Такие предположения строила про себя Каркуша, насмотревшаяся телевизионных репортажей о незавидной доле людей, в силу разных причин оказавшихся на улицах мегаполиса. Между тем Вероника, вжавшись в стену, сидела на табуретке и не сводила своих удивительно синих глаз с Кати.

– Короче, выбирай. – Катя села на табуретку. Ей подумалось, что так будет лучше, чем разговаривать сверху вниз с девушкой, которая и без того до крайности принижена обстоятельствами своей нелегкой жизни. Кате всячески хотелось вселить в душу Вероники ощущение, что они с ней на равных. – Выбирай, что будешь есть: куриный суп, котлеты с макаронами, ну, бутерброды с колбасой и сыром – это понятно, – принялась по-деловому перечислять она. – Или тушеное мясо с грибами?

Готовясь к отъезду, мама наготовила прорву еды, а также набила холодильник всяческими консервами: рыбными, мясными, овощными, сгущенным молоком, какао и соками.

Вероника смотрела на Каркушу растерянно. Ей явно не хватало смелости сделать выбор.

– Я не знаю… – с понурым видом отозвалась наконец она. – Суп, наверное…

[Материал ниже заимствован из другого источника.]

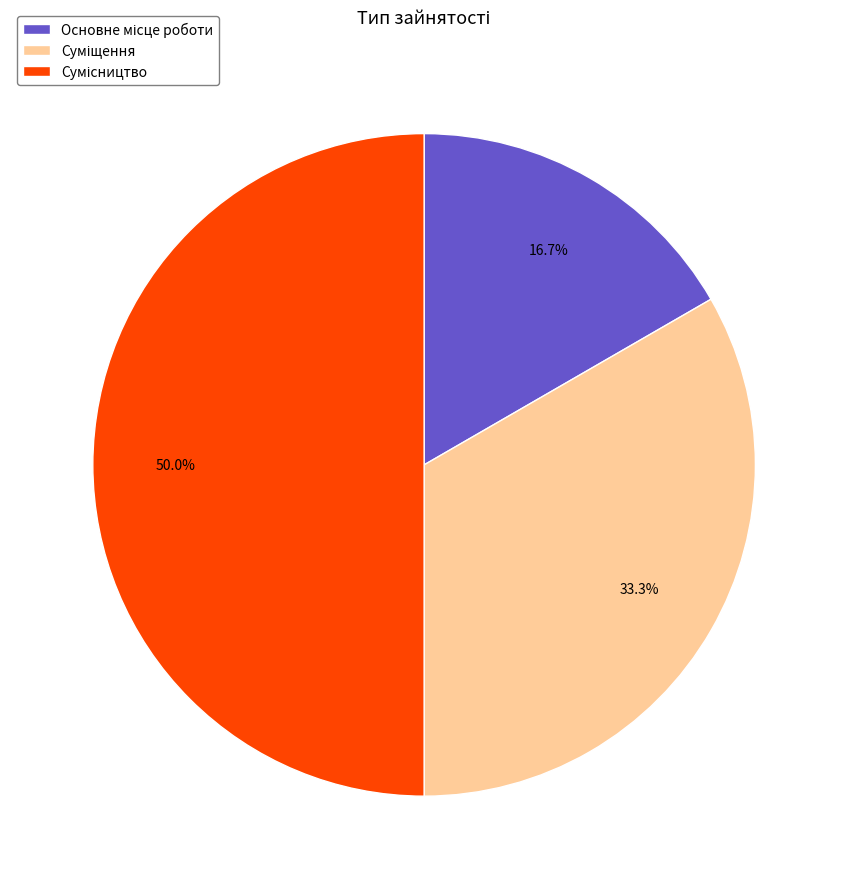

To the nearest percent, what is the average slice percentage?

33%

– Суп – это понятно, – воодушевившись первым, хоть и незначительным сдвигом, принялась за дело Катя. – Суп – это у нас обязательная программа… Ну хорошо, – вздохнула она, заметив, что Вероника снова опустила голову. Видимо, ситуация и впрямь оказалась для нее мучительной. – На второе я тебе подогрею тушеное мясо с грибами. Мама очень вкусно его готовит. А на закуску откроем «Донской» салатик и бутерброды с томатным соком. Договорились?

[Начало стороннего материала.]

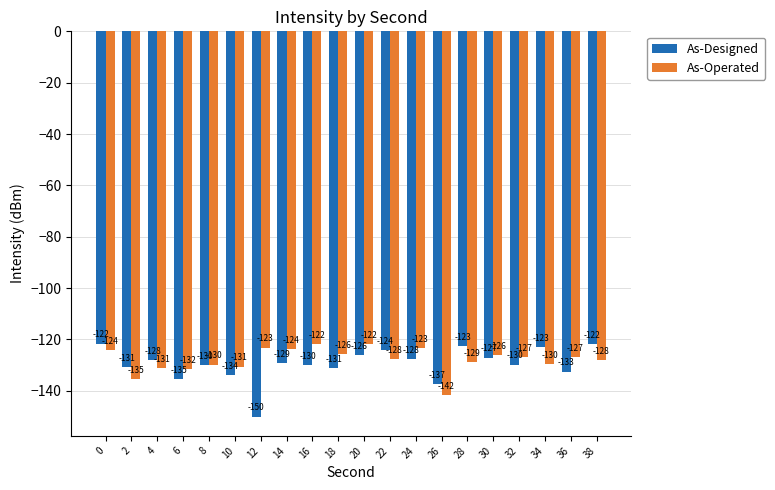

How many groups of bars are there?

20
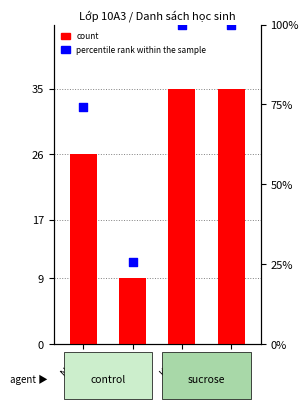

At how many categories does at least one series exceed 45?

3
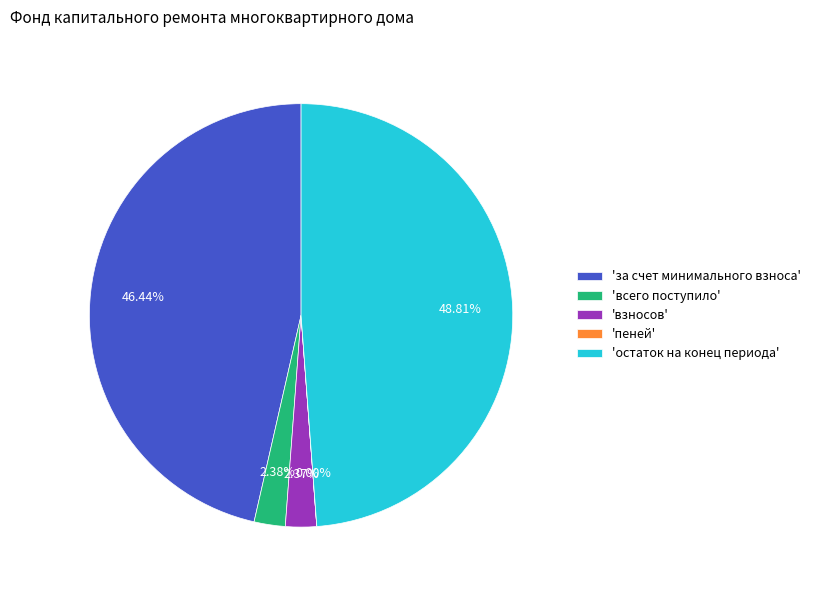

Does any single category account for the majority?

No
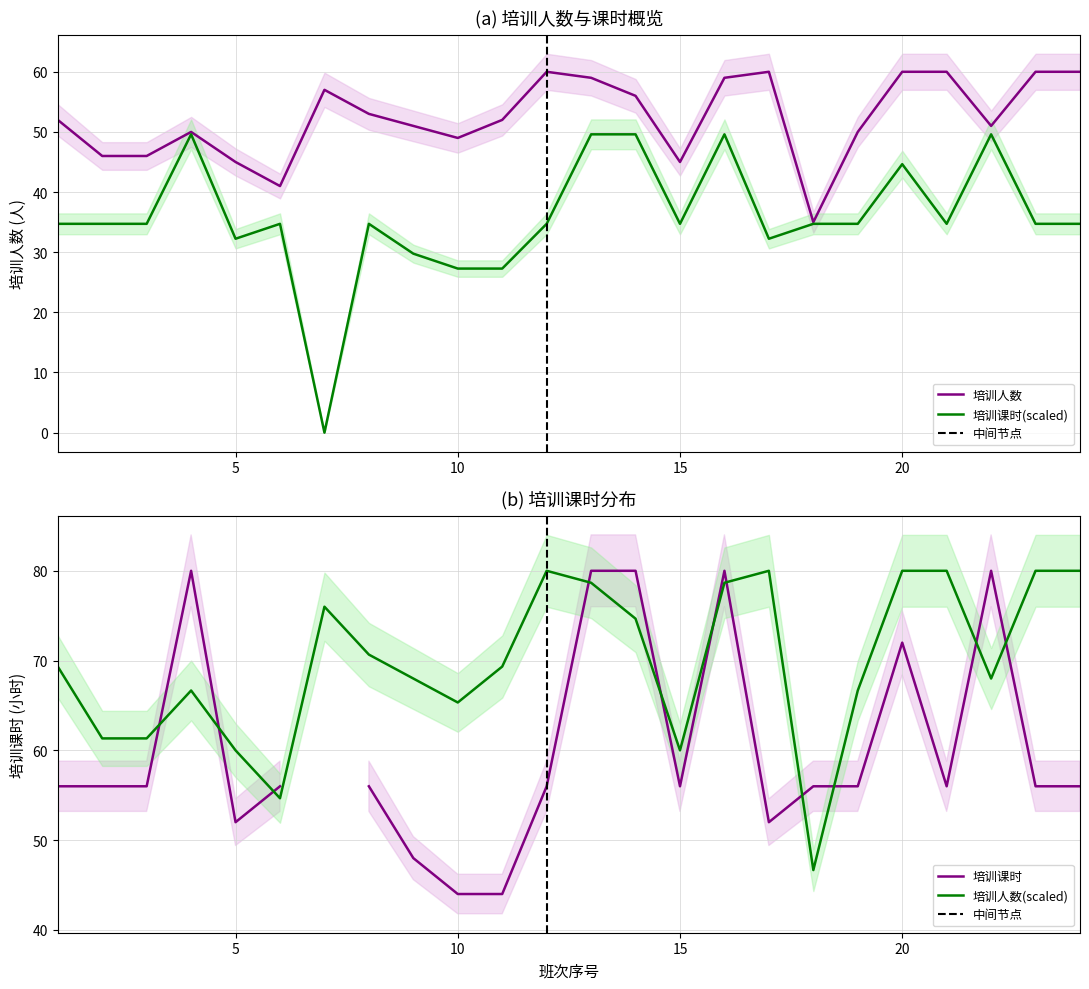

True or false: 培训课时 and 培训人数 cross at least once.

False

И снова робкий кивок вместо ответа.

«Ну ничего, – мысленно успокаивала себя Катя, доставая тарелки. – Сейчас поедим, выпьем кофейку, я могу даже за тортиком в гастроном сбегать по такому случаю… А там, глядишь, и сама разговорится. Не будет же она молчать всю дорогу!»

– Ты куда столько режешь? – подала голос из своего угла Вероника, напряженно наблюдая за тем, как лихо Каркуша расправляется с батоном «Докторской» колбасы. – Мы же столько не съедим, засохнет ведь, – с едва уловимым укором проговорила она.

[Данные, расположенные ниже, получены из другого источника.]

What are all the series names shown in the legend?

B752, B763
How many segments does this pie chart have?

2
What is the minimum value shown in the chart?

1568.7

Ела Вероника хоть и с аппетитом, но без той жадности, которую ожидала увидеть Катя. Дети, которых показывают в остросоциальных телерепортажах, обычно набрасываются на еду, как голодные волчата, нимало не заботясь о том, как это выглядит со стороны. В каждом же движении Вероники – в том, как она тянулась за бутербродом, какими маленькими глоточками отпивала из стакана сок, – ощущалось если не достоинство, то уж по крайней мере сдержанность и явное нежелание показаться невоспитанной. Каркушу это удивило, но вслух она, естественно, ничего говорить не стала.

2

От кофе с печеньем Вероника отказалась наотрез. За все время ужина – хотя для нее это наверняка было все вместе: и обед, и завтрак, и ужин – девушка едва ли обмолвилась парой фраз. Преимущественно то были однозначные, скупые ответы на Каркушины вопросы. Да и вопросы Кати касались в основном все той же еды. Например, она то и дело с беспокойной услужливостью в голосе интересовалась у Вероники, не хочет ли та еще мяса, подрезать ли хлеба, достаточно ли на ее вкус соли, перца, и все в таком же духе. Вероника отвечала сдержанно, изо всех сил пытаясь изобразить на лице благодарность, но, похоже, девушка предпочла бы, чтобы ее не дергали каждую минуту и просто дали спокойно поесть. А когда Каркуша поняла это, было уже слишком поздно – еды на столе почти не осталось.